Start of GIVEN RECORDS

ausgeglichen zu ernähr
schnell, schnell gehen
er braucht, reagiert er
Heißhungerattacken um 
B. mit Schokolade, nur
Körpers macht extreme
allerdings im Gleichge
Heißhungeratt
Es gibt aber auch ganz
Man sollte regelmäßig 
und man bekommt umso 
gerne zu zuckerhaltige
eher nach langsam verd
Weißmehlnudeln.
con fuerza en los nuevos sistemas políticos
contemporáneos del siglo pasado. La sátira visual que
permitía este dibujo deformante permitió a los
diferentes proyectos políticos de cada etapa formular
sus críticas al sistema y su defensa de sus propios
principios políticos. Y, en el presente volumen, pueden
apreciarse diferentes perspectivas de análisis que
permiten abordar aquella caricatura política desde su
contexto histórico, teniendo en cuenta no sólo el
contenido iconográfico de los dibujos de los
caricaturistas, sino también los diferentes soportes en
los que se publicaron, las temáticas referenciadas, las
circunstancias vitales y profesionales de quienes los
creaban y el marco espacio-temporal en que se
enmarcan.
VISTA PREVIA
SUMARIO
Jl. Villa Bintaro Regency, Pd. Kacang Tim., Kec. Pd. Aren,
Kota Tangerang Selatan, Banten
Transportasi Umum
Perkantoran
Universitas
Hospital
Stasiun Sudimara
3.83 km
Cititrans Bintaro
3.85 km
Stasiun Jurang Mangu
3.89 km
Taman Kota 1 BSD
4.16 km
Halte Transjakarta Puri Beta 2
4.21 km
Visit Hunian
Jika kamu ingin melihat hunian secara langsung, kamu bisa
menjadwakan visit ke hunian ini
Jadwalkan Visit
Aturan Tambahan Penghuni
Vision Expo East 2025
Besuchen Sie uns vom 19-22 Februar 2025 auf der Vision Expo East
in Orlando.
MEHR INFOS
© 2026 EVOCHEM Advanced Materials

End of GIVEN RECORDS

● EXERCISE OBJECTIVE
Whenever the word "Bintaro" occurs in a line above, copy that line.

● REPLY
Jl. Villa Bintaro Regency, Pd. Kacang Tim., Kec. Pd. Aren,
Cititrans Bintaro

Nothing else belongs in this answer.